This Week's Episode: Disco Sausage King
Let's bypass Double's Posts uncomfortable adolescence for a moment, and enjoy a story from her uncomfortable young adulthood.
Double Post was livin' la vida loca, but she was poor. She had her own apartment and her own car and her own little bachelorette pad set up, but she was supporting this lavish lifestyle on a preschool teacher's salary.
So, when a young suitor invited her out one night and said he'd pick her up at 6:30 p.m., she jumped at the chance even though he didn't make her heart go pitter-patter. A date as early as 6:30 would certainly mean dinner, right? That would help stretch her budget a bit, and who knows? He could turn out to be a diamond in the rough.
He picked her up promptly at 6:30 p.m. When asked where they were headed, he replied, "The Name of Some Disco That I Can't Remember." (That's not what he actually said; he gave the real name. But I don't remember it, so...)
Not only was disco already quite passé, but discos did not serve dinner. At least, this dingy dive of a dying dance club CERTAINLY did not.
What the place lacked in food, it made up for in mirrors. For the rest of the evening, the guy danced with his back to my sister, admiring his own moves in the mirror. I guess SOMEONE had to admire them; the place was nearly empty, and even at full capacity, his moves would not have impressed anyone.

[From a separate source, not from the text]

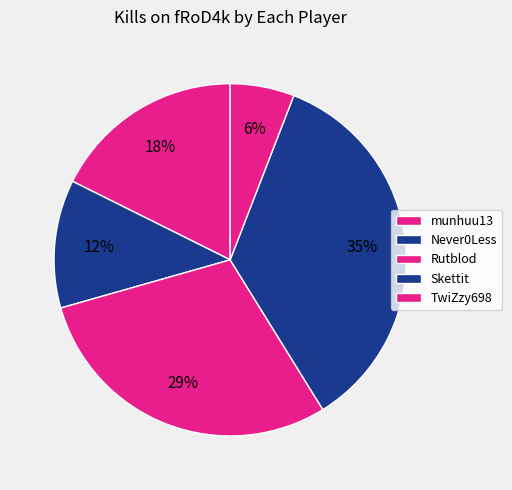

What is the smallest slice in the pie chart?

TwiZzy698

Double Post informed Mr. Wonderful that she had to go home. Not only did she have to work the next day, but she hadn't eaten dinner yet. Not picking up on the subtle clue contained in this piece of information, they got into his car and squealed out of the parking lot.
"Are you sure you want to go home?" he asked, leering at her. "You could come home with me. I was kind of planning on it."
"No," she said firmly and without bothering to hide her disgust. "I want to go home."
He shrugged his polyester-clad shoulders as if to say, "Your loss," and put the car in reverse. Upon reaching her apartment, he reiterated his fabulous offer to have sex with him. Astonishingly, she rebuffed him again, slammed the car door and marched home.
Twenty minutes later, as she sat up in bed eating tomato soup and saltine crackers and reading a novel, her telephone rang. It was Mr. Fabulous, improving his earlier offer.
"You can still change your mind, you know," he murmured lustily into the phone. "I really planned on you spending the night. I bought pork sausages for breakfast..."
Apparently the offer of a breakfast including (then) 79 cent frozen brown and serve sausages proved an irresistable draw for some women. Double Post placed her value somewhat higher. To the great disappointment of the Sausage King, he was turned down again. My sister proved far too difficult to please, much too high maintenance, for him.
So, once again, Double Post failed to find love.
I wonder if the Sausage King ever did?